For basic training, an “automated” walkthrough will suffice. Investing in a specialized training platform only to use it for simple walkthroughs is potentially wasteful. If you want to provide one-to-one training or classroom environments in which the teacher is available to answer student questions and interact closely with them, however, a more specialized cloud probably will be more appropriate.

4. How much do you need to scale your training environments?

First, consider your business goals and the role training plays. Some organizations seek to increase the number of students attending classes. Other businesses aim to expand the diversity of courses they offer.

If the plan is to grow the number of students attending your lessons on a limited number of products, and you have IT resources available, simply build a targeted training module in the public cloud. By contrast, if your organization wants to rapidly expand the range and diversity of courses offered, a specialized education provider will scale much faster, enabling you to take advantage of prebuilt instructor consoles and customizable student consoles.

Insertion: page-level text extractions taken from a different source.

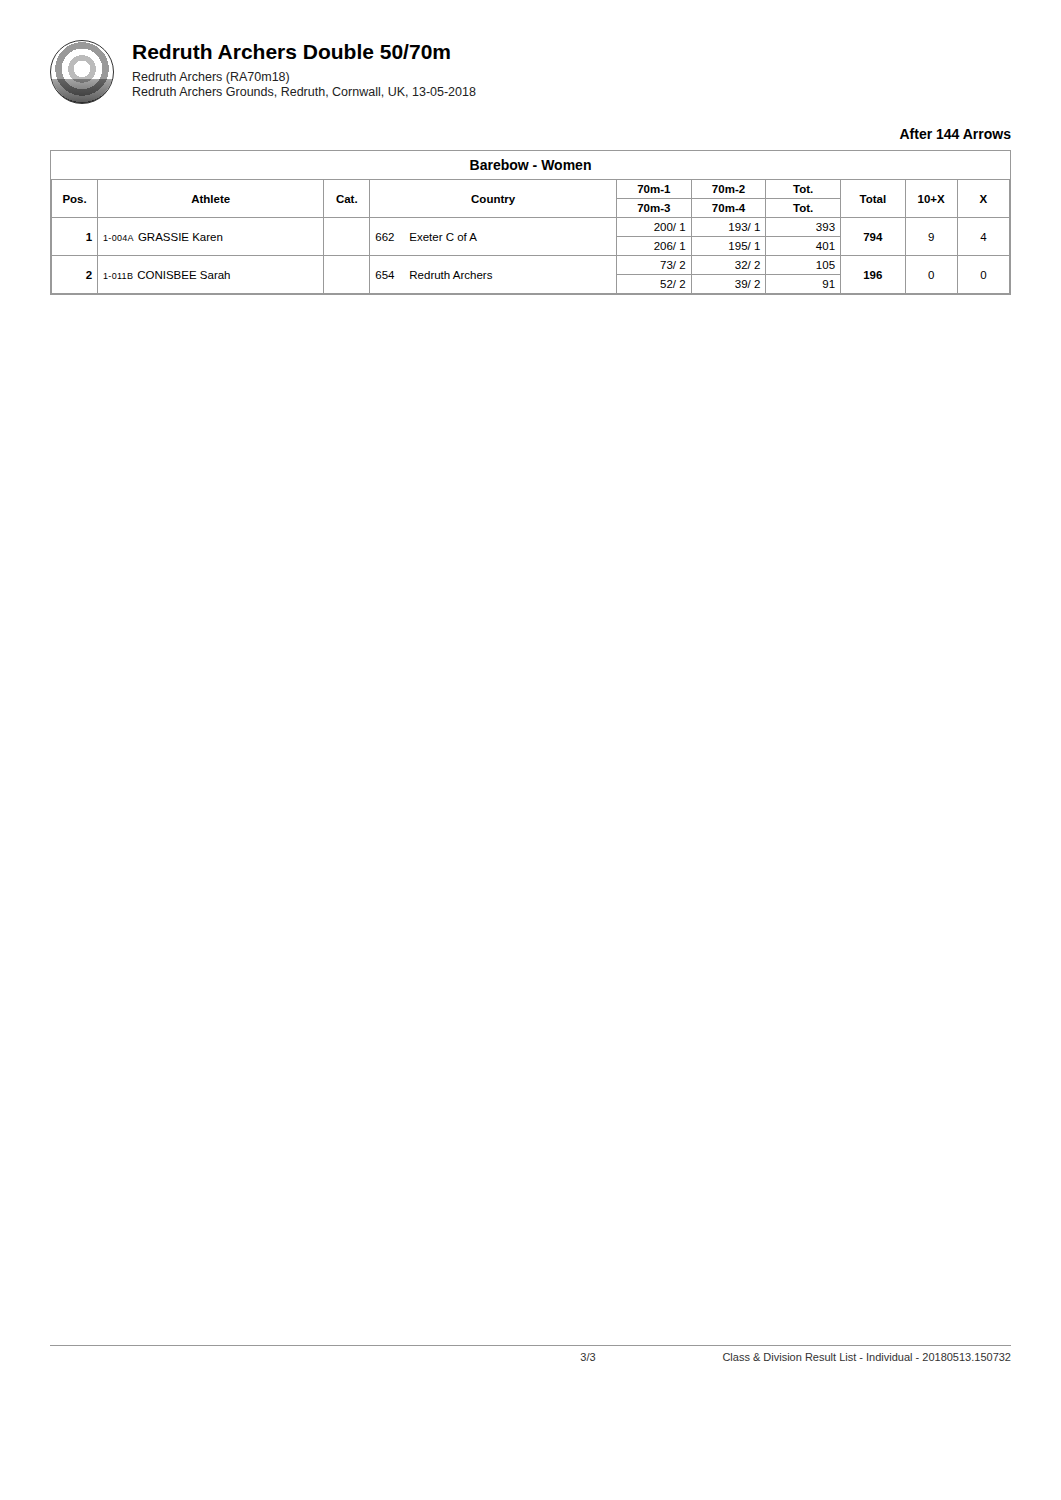Redruth Archers Double 50/70m
Redruth Archers (RA70m18)
Redruth Archers Grounds, Redruth, Cornwall, UK, 13-05-2018
After 144 Arrows
Barebow - Women
| Pos. | Athlete | Cat. | Country | 70m-1 | 70m-2 | Tot. | Total | 10+X | X |
| --- | --- | --- | --- | --- | --- | --- | --- | --- | --- |
| 70m-3 | 70m-4 | Tot. |
| 1 | 1-004A GRASSIE Karen | | 662 Exeter C of A | 200/ 1 | 193/ 1 | 393 | 794 | 9 | 4 |
| 206/ 1 | 195/ 1 | 401 |
| 2 | 1-011B CONISBEE Sarah | | 654 Redruth Archers | 73/ 2 | 32/ 2 | 105 | 196 | 0 | 0 |
| 52/ 2 | 39/ 2 | 91 |
3/3
Class & Division Result List - Individual - 20180513.150732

By providing specialized training features out of the box, a specialized training lab provider allows you to focus your limited resources on new course content instead of on IT and administrative needs.

In a nutshell, here is the breakdown of the differences between general purpose clouds and specialty clouds for training:

Generalist providers works best when:

  • Requirements for hands-on training are limited and straightforward.
  • The organization only needs to provide a simple IT environment for training.
  • The organization doesn’t require dedicated training features.
  • The organization has the time and IT resources to build specialized training features on its own.

Specialist providers work best when:

  • Training requires features designed specifically for the training and learning experience.
  • The organization needs to launch cloud-based labs as soon as possible.
  • Students need to train on highly complex networks that are difficult or impossible to be replicated on general cloud providers.
  • Limited resources mandate that training managers devote their resources to improving training content rather than on IT and administrative requirements.
  • The business needs clear cost structure and built-in cost control features such as auto-suspend that shut down machines automatically when not in use.

The Wrap-Up

It is important to reiterate that, technically, many of the activities outlined above can be accomplished using either “general” infrastructure-as-a-service (IaaS) providers or specialized training solutions. However, creating a complex, highly interactive environment with a general provider will require extensive and costly development, so for businesses wanting to provide more sophisticated training without going over budget, a specialized training solution usually will be the best option.

When it comes to providing cloud-based training, specialized tools are generally the preferable option. They give instructors a great degree of flexibility, and embedded features allow them to be more productive, so organizations also benefit from scalability and cost effectiveness.

Michal Frenkel is director of Product at CloudShare. She is responsible for translating CloudShare’s vision into reality and making sure customers get the best product experience possible. Frenkel has more than 10 years’ experience in product management for cloud products. She holds an MSc in Computer Science from Bar-Ilan University in Israel.